**Recorded information**
■ ■ ■ ■ ■ ■ ■

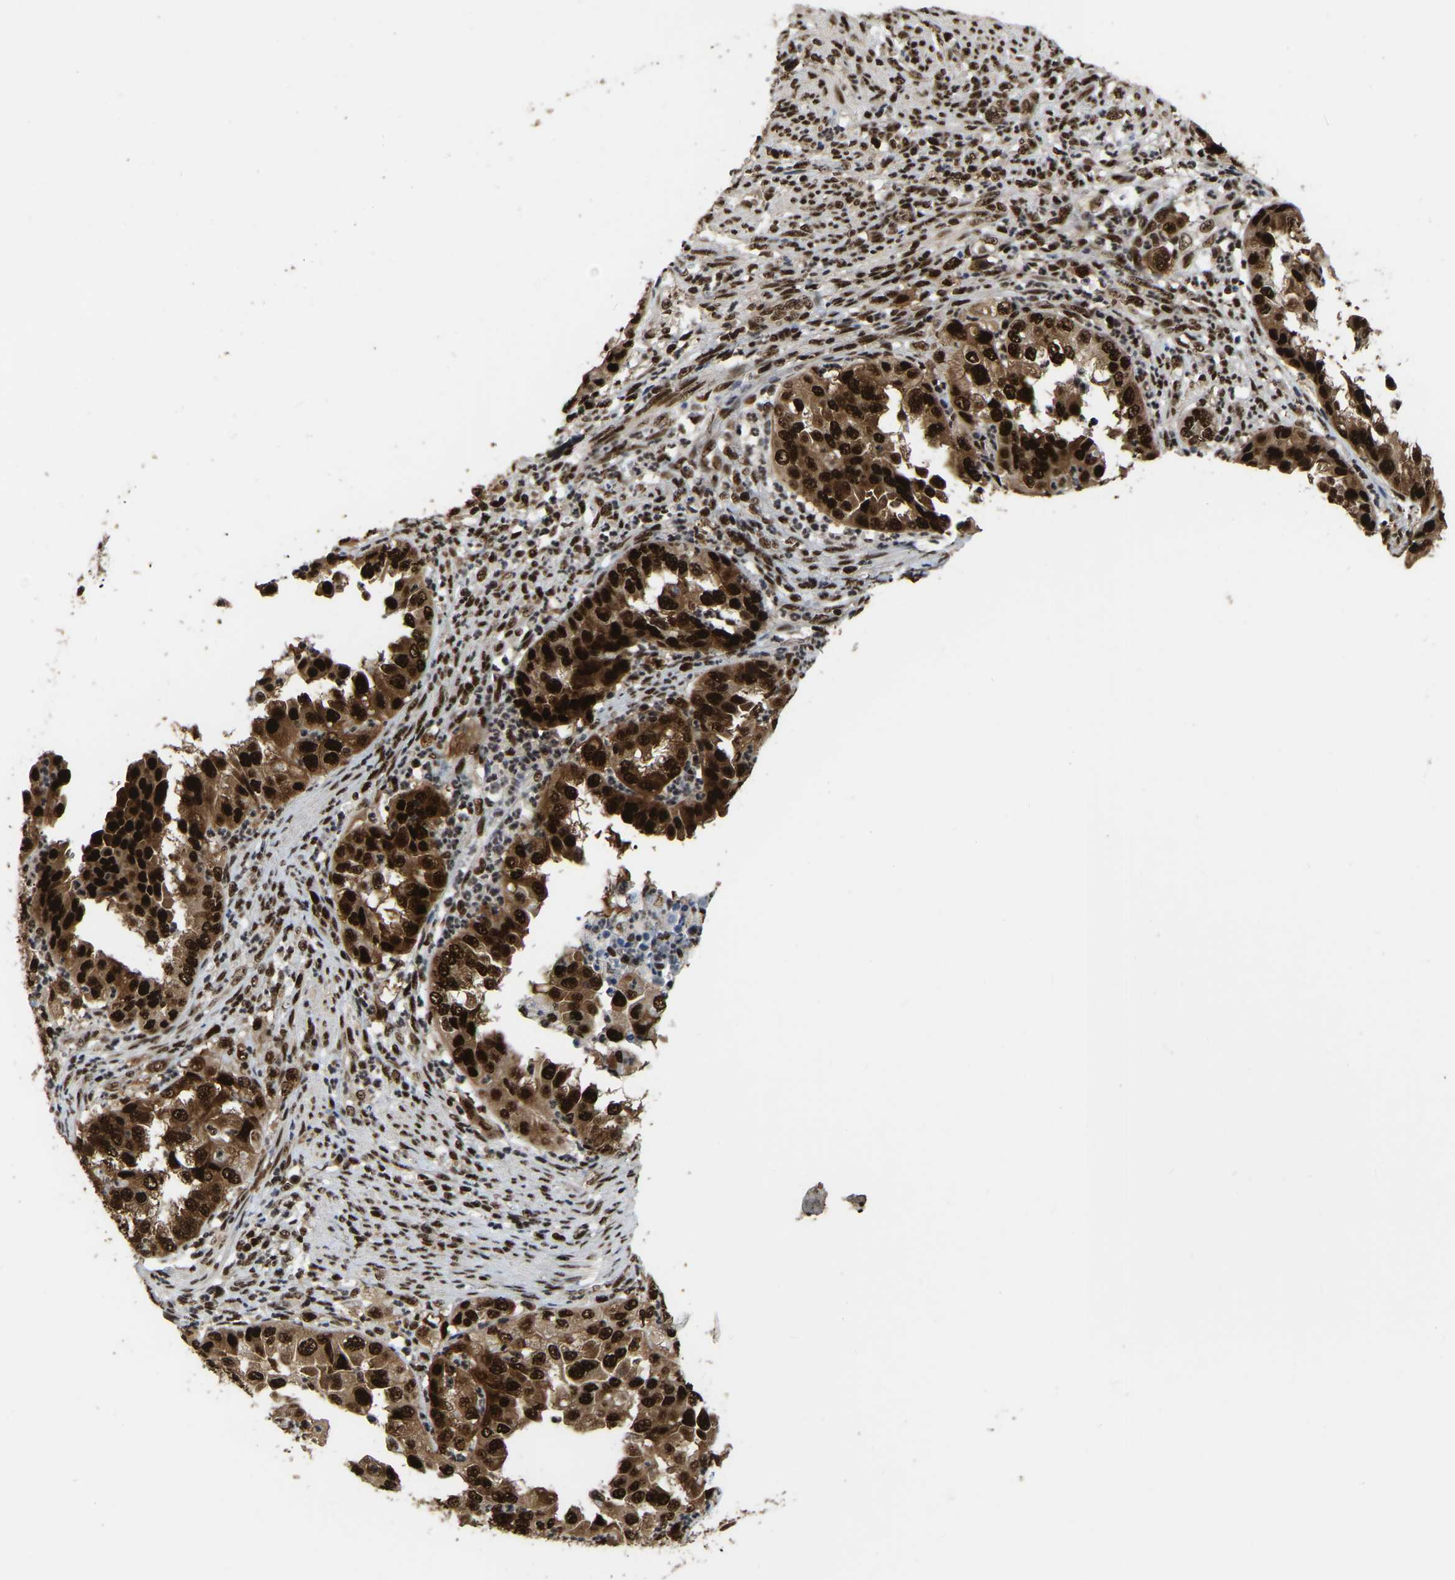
{"staining": {"intensity": "strong", "quantity": ">75%", "location": "cytoplasmic/membranous,nuclear"}, "tissue": "endometrial cancer", "cell_type": "Tumor cells", "image_type": "cancer", "snomed": [{"axis": "morphology", "description": "Adenocarcinoma, NOS"}, {"axis": "topography", "description": "Endometrium"}], "caption": "Immunohistochemical staining of endometrial cancer (adenocarcinoma) reveals strong cytoplasmic/membranous and nuclear protein positivity in approximately >75% of tumor cells.", "gene": "TBL1XR1", "patient": {"sex": "female", "age": 85}}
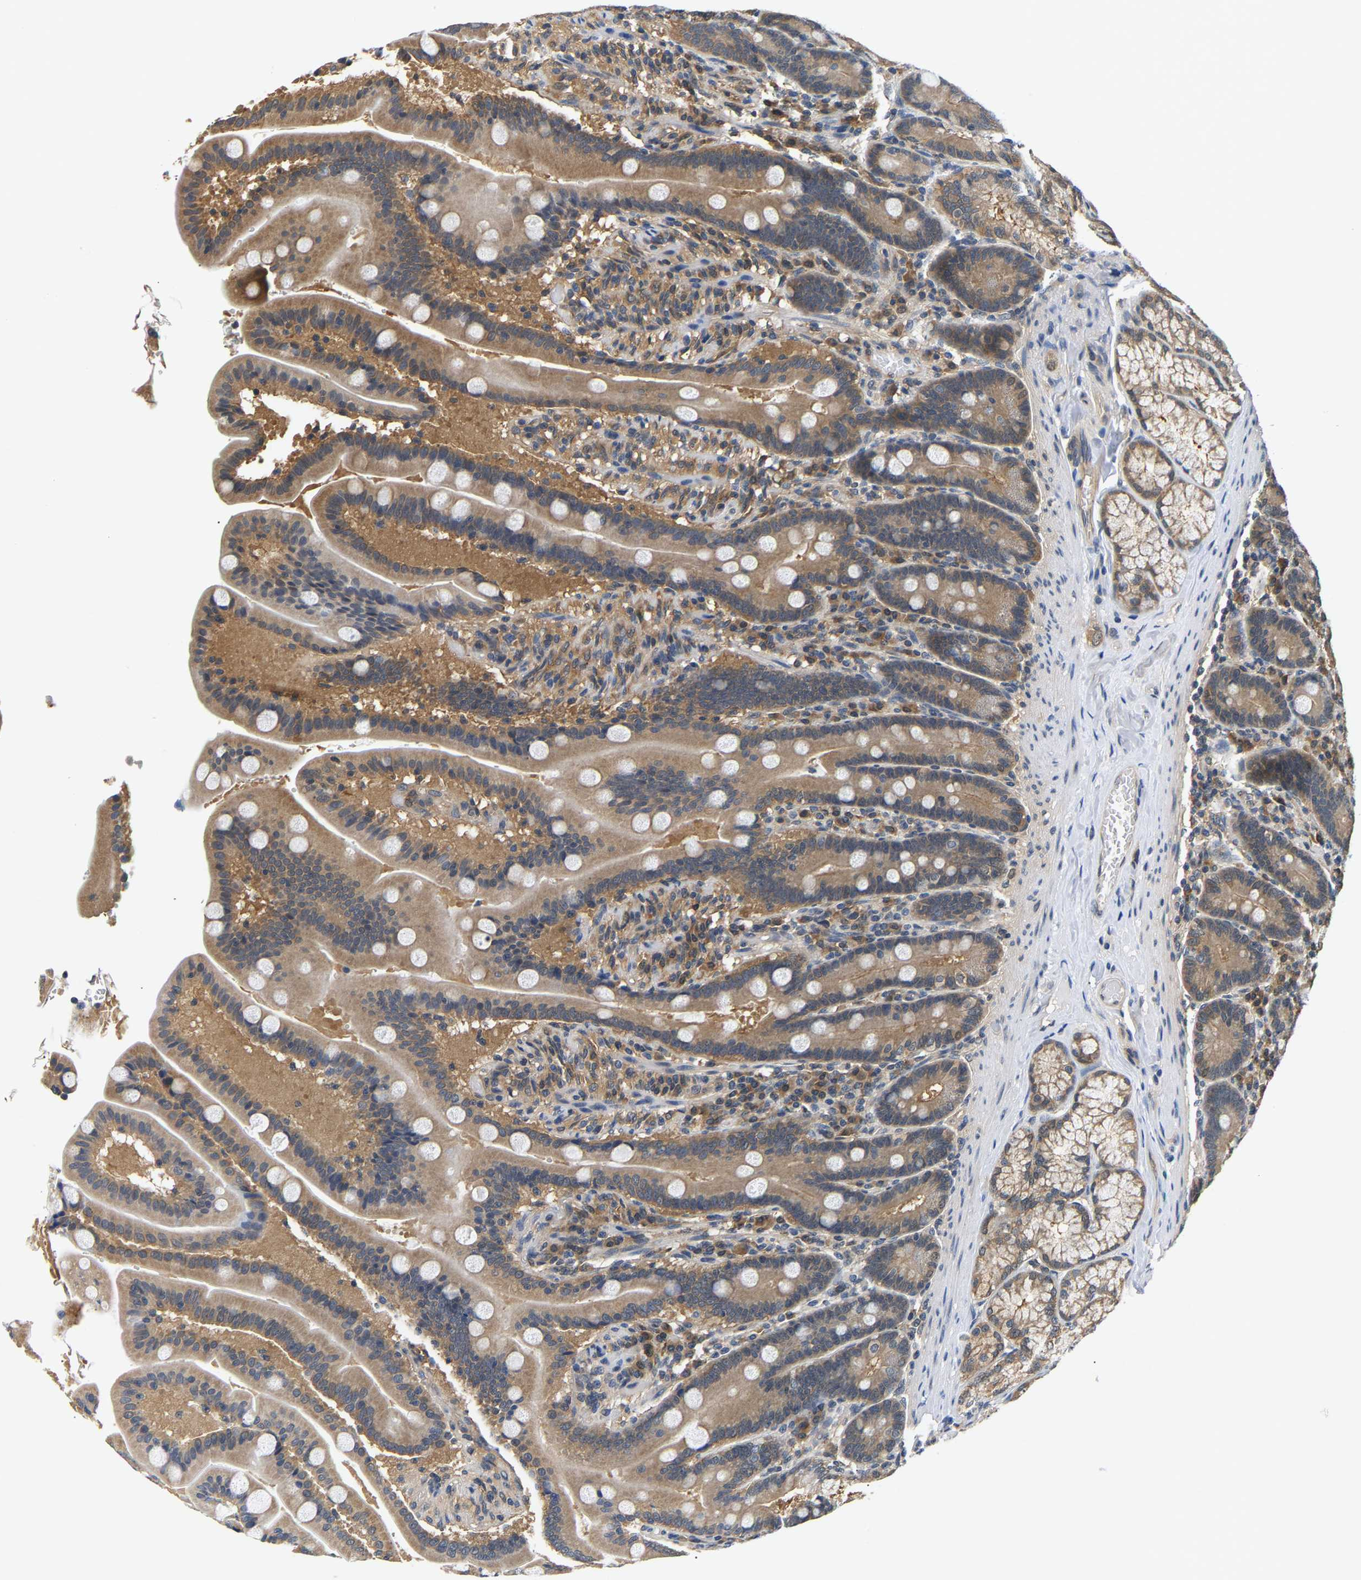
{"staining": {"intensity": "moderate", "quantity": ">75%", "location": "cytoplasmic/membranous"}, "tissue": "duodenum", "cell_type": "Glandular cells", "image_type": "normal", "snomed": [{"axis": "morphology", "description": "Normal tissue, NOS"}, {"axis": "topography", "description": "Duodenum"}], "caption": "Human duodenum stained with a protein marker reveals moderate staining in glandular cells.", "gene": "ARHGEF12", "patient": {"sex": "male", "age": 54}}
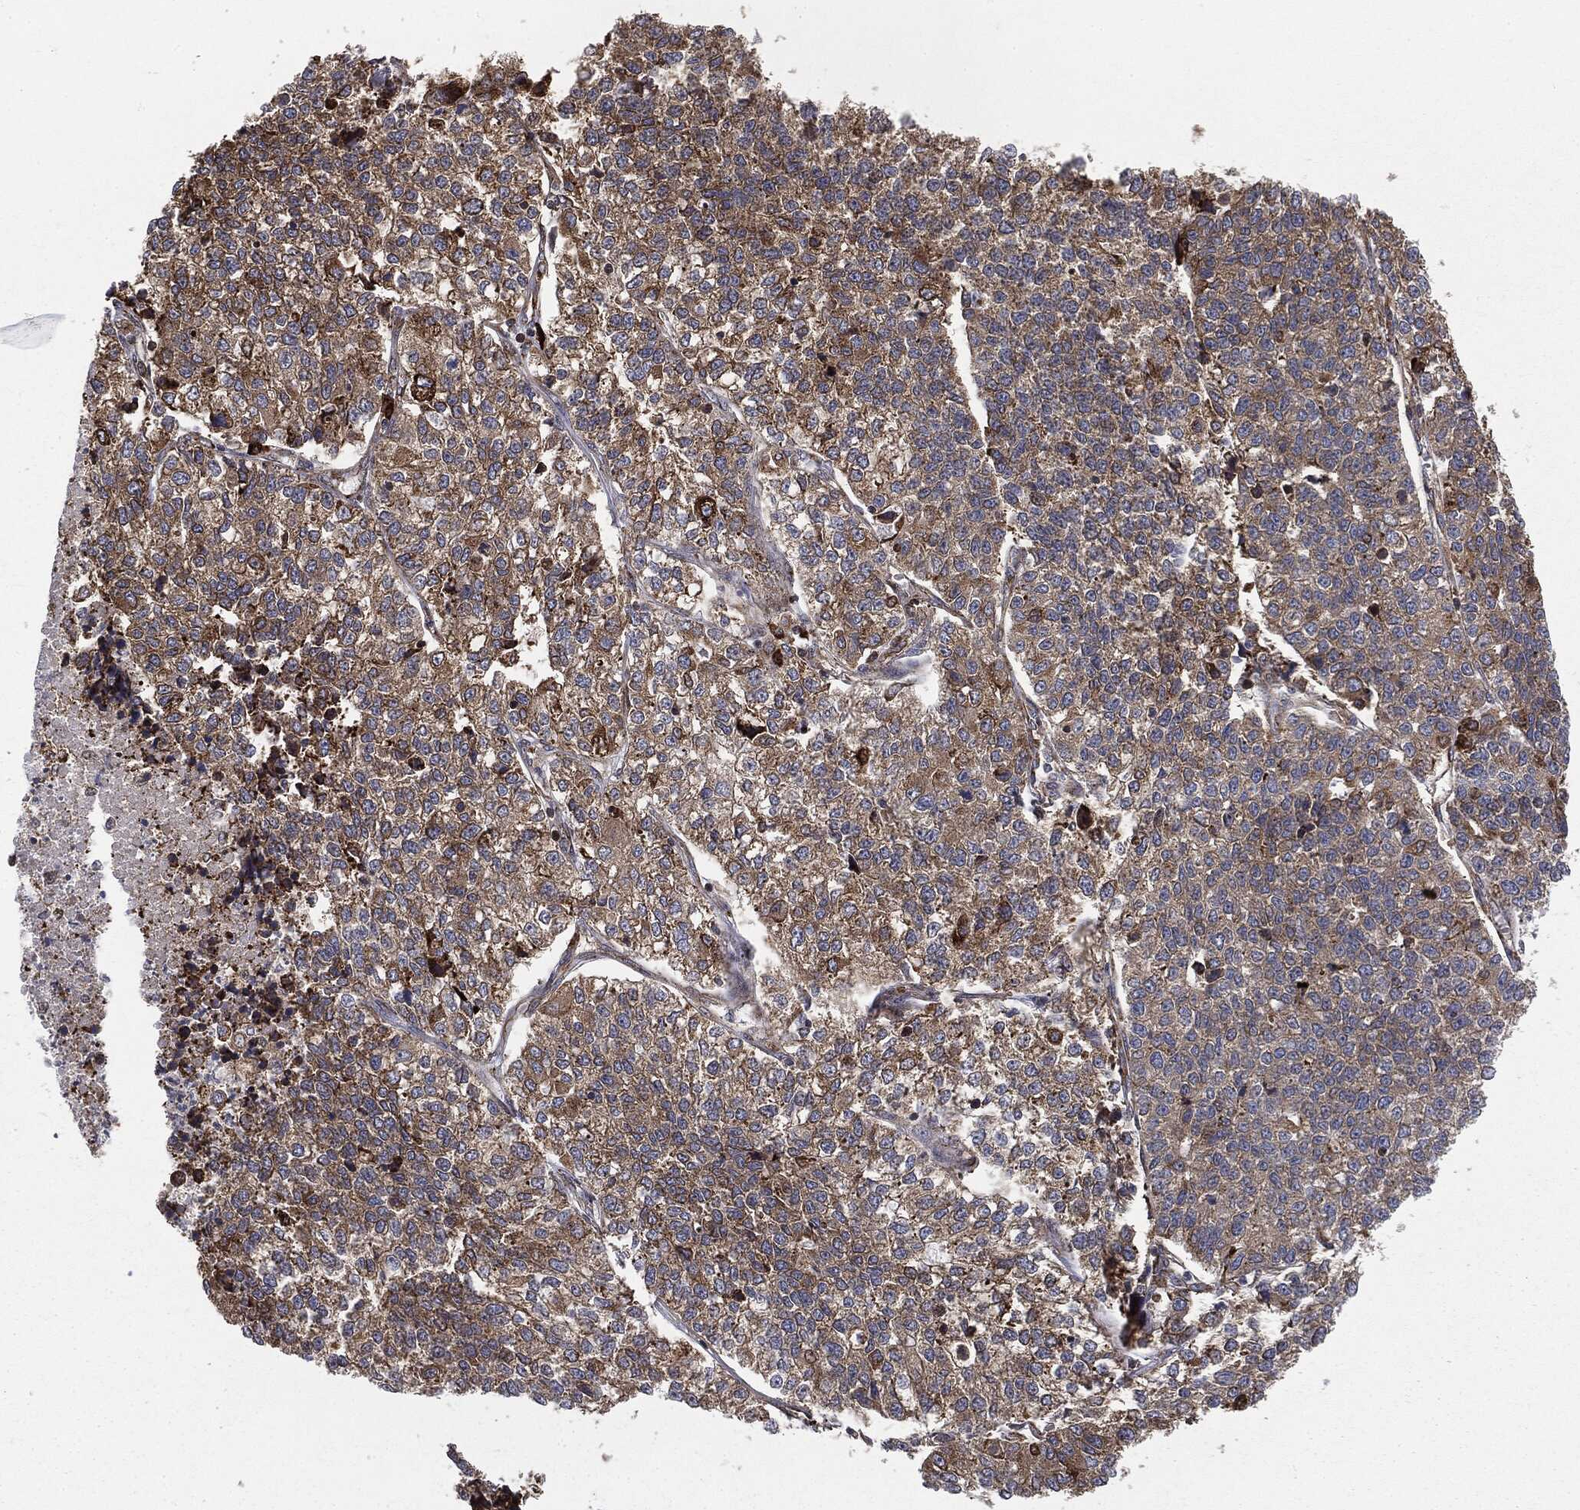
{"staining": {"intensity": "moderate", "quantity": ">75%", "location": "cytoplasmic/membranous"}, "tissue": "lung cancer", "cell_type": "Tumor cells", "image_type": "cancer", "snomed": [{"axis": "morphology", "description": "Adenocarcinoma, NOS"}, {"axis": "topography", "description": "Lung"}], "caption": "Adenocarcinoma (lung) stained with IHC exhibits moderate cytoplasmic/membranous positivity in about >75% of tumor cells. Nuclei are stained in blue.", "gene": "CYLD", "patient": {"sex": "male", "age": 49}}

■ ■ ■ ■ ■ ■ ■

**Goal of the exercise**
Only the pictures are to be omitted; restate everything else above exactly.

**Exercise answer**
{"staining": {"intensity": "strong", "quantity": ">75%", "location": "cytoplasmic/membranous,nuclear"}, "tissue": "endometrial cancer", "cell_type": "Tumor cells", "image_type": "cancer", "snomed": [{"axis": "morphology", "description": "Adenocarcinoma, NOS"}, {"axis": "topography", "description": "Endometrium"}], "caption": "Immunohistochemical staining of endometrial cancer (adenocarcinoma) reveals strong cytoplasmic/membranous and nuclear protein positivity in approximately >75% of tumor cells.", "gene": "TBL1XR1", "patient": {"sex": "female", "age": 85}}
{"staining": {"intensity": "moderate", "quantity": ">75%", "location": "cytoplasmic/membranous"}, "tissue": "duodenum", "cell_type": "Glandular cells", "image_type": "normal", "snomed": [{"axis": "morphology", "description": "Normal tissue, NOS"}, {"axis": "topography", "description": "Duodenum"}], "caption": "Human duodenum stained with a protein marker reveals moderate staining in glandular cells.", "gene": "ARHGEF12", "patient": {"sex": "male", "age": 54}}
{"staining": {"intensity": "moderate", "quantity": ">75%", "location": "cytoplasmic/membranous"}, "tissue": "lung cancer", "cell_type": "Tumor cells", "image_type": "cancer", "snomed": [{"axis": "morphology", "description": "Adenocarcinoma, NOS"}, {"axis": "topography", "description": "Lung"}], "caption": "Adenocarcinoma (lung) stained with IHC exhibits moderate cytoplasmic/membranous positivity in about >75% of tumor cells. Nuclei are stained in blue.", "gene": "CYLD", "patient": {"sex": "male", "age": 49}}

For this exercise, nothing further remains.